Entries excerpted from a collection
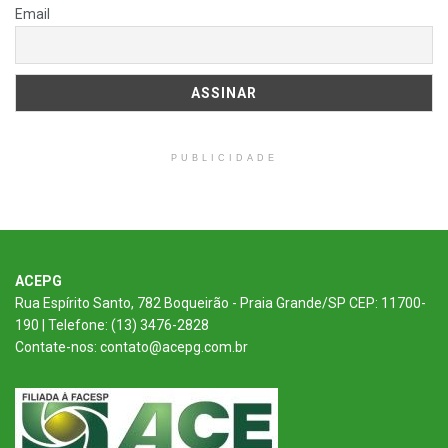
Email
PUBLICIDADE
ACEPG
Rua Espírito Santo, 782 Boqueirão - Praia Grande/SP CEP: 11700-
190 | Telefone: (13) 3476-2828
Contate-nos: contato@acepg.com.br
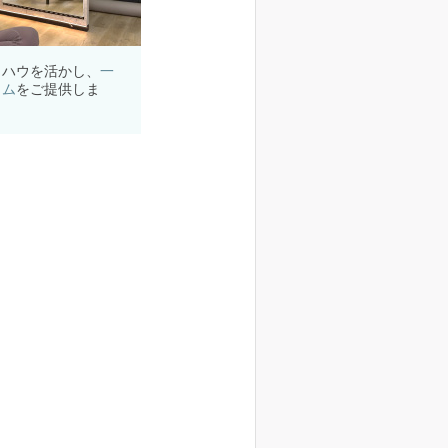
ウハウを活かし、
一
ラム
をご提供しま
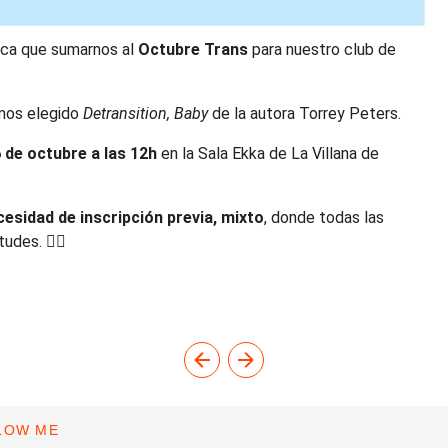
tica que sumarnos al
Octubre Trans
para nuestro club de
os elegido
Detransition, Baby
de la autora Torrey Peters.
de octubre a las 12h
en la Sala Ekka de La Villana de
cesidad de inscripción previa,
mixto
, donde todas las
des. 🧚‍♀️
LOW ME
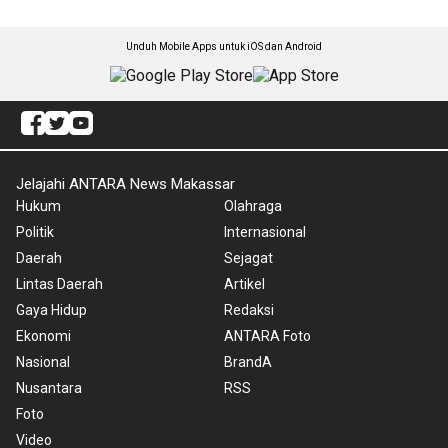
Unduh Mobile Apps untuk iOS dan Android
Jelajahi ANTARA News Makassar
Hukum
Olahraga
Politik
Internasional
Daerah
Sejagat
Lintas Daerah
Artikel
Gaya Hidup
Redaksi
Ekonomi
ANTARA Foto
Nasional
BrandA
Nusantara
RSS
Foto
Video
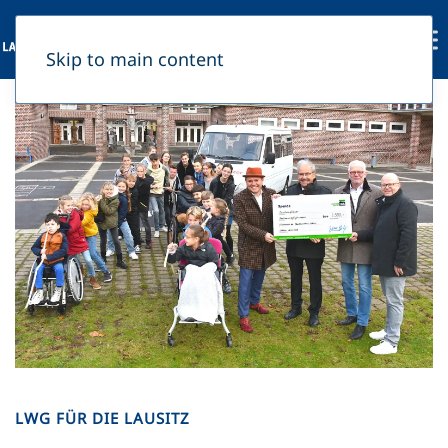
Skip to main content
LWG FÜR DIE LAUSITZ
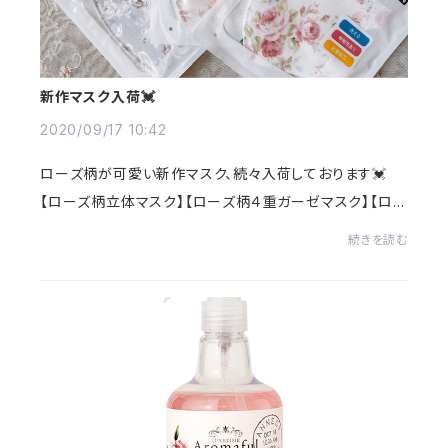
新作マスク入荷💓
2020/09/17 10:42
ローズ柄が可愛い新作マスク、続々入荷しております💓
【ローズ柄立体マスク】【ローズ柄４重ガーゼマスク】【ロー
ズ柄さわやか快適マスク】洗って何度も使えるマスク💓コ
続きを読む
ーディネイトの一部としても◎ちょっとした...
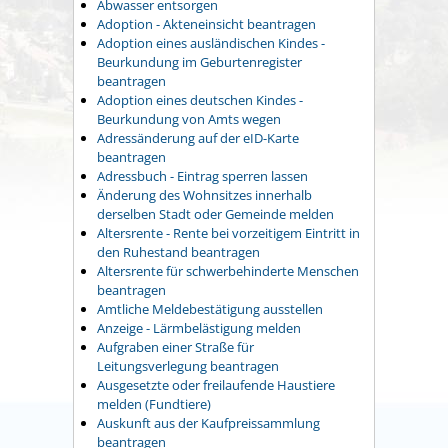
Abwasser entsorgen
Adoption - Akteneinsicht beantragen
Adoption eines ausländischen Kindes -
Beurkundung im Geburtenregister
beantragen
Adoption eines deutschen Kindes -
Beurkundung von Amts wegen
Adressänderung auf der eID-Karte
beantragen
Adressbuch - Eintrag sperren lassen
Änderung des Wohnsitzes innerhalb
derselben Stadt oder Gemeinde melden
Altersrente - Rente bei vorzeitigem Eintritt in
den Ruhestand beantragen
Altersrente für schwerbehinderte Menschen
beantragen
Amtliche Meldebestätigung ausstellen
Anzeige - Lärmbelästigung melden
Aufgraben einer Straße für
Leitungsverlegung beantragen
Ausgesetzte oder freilaufende Haustiere
melden (Fundtiere)
Auskunft aus der Kaufpreissammlung
beantragen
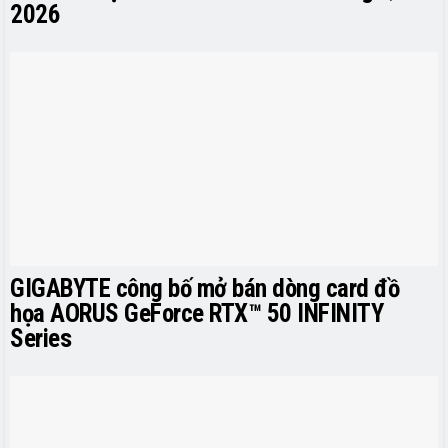
2026
GIGABYTE công bố mở bán dòng card đồ
họa AORUS GeForce RTX™ 50 INFINITY
Series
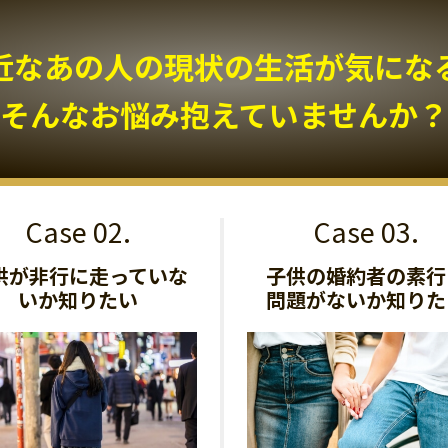
近なあの人の現状の生活が気になる.
そんなお悩み抱えていませんか？
供が非行に走っていな
子供の婚約者の素行
いか知りたい
問題がないか知りた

→ WHAT TO PRODUCE
Rewrite the text of every entry above with each "beantragen" changed to "anfordern" and nothing else altered. Omit the pictures.

→ ANSWER TO THE EXERCISE
Email
PUBLICIDADE
ACEPG
Rua Espírito Santo, 782 Boqueirão - Praia Grande/SP CEP: 11700-
190 | Telefone: (13) 3476-2828
Contate-nos: contato@acepg.com.br
ウハウを活かし、
一
ラム
をご提供しま
tica que sumarnos al
Octubre Trans
para nuestro club de
os elegido
Detransition, Baby
de la autora Torrey Peters.
de octubre a las 12h
en la Sala Ekka de La Villana de
cesidad de inscripción previa,
mixto
, donde todas las
des. 🧚‍♀️
LOW ME
Unduh Mobile Apps untuk iOS dan Android
Jelajahi ANTARA News Makassar
Hukum
Olahraga
Politik
Internasional
Daerah
Sejagat
Lintas Daerah
Artikel
Gaya Hidup
Redaksi
Ekonomi
ANTARA Foto
Nasional
BrandA
Nusantara
RSS
Foto
Video
Skip to main content
LWG FÜR DIE LAUSITZ
新作マスク入荷💓
2020/09/17 10:42
ローズ柄が可愛い新作マスク、続々入荷しております💓
【ローズ柄立体マスク】【ローズ柄４重ガーゼマスク】【ロー
ズ柄さわやか快適マスク】洗って何度も使えるマスク💓コ
続きを読む
ーディネイトの一部としても◎ちょっとした...
Abwasser entsorgen
Adoption - Akteneinsicht anfordern
Adoption eines ausländischen Kindes -
Beurkundung im Geburtenregister
anfordern
Adoption eines deutschen Kindes -
Beurkundung von Amts wegen
Adressänderung auf der eID-Karte
anfordern
Adressbuch - Eintrag sperren lassen
Änderung des Wohnsitzes innerhalb
derselben Stadt oder Gemeinde melden
Altersrente - Rente bei vorzeitigem Eintritt in
den Ruhestand anfordern
Altersrente für schwerbehinderte Menschen
anfordern
Amtliche Meldebestätigung ausstellen
Anzeige - Lärmbelästigung melden
Aufgraben einer Straße für
Leitungsverlegung anfordern
Ausgesetzte oder freilaufende Haustiere
melden (Fundtiere)
Auskunft aus der Kaufpreissammlung
anfordern
2026
GIGABYTE công bố mở bán dòng card đồ
họa AORUS GeForce RTX™ 50 INFINITY
Series
近なあの人の現状の生活が気になる.
そんなお悩み抱えていませんか？
供が非行に走っていな
子供の婚約者の素行
いか知りたい
問題がないか知りた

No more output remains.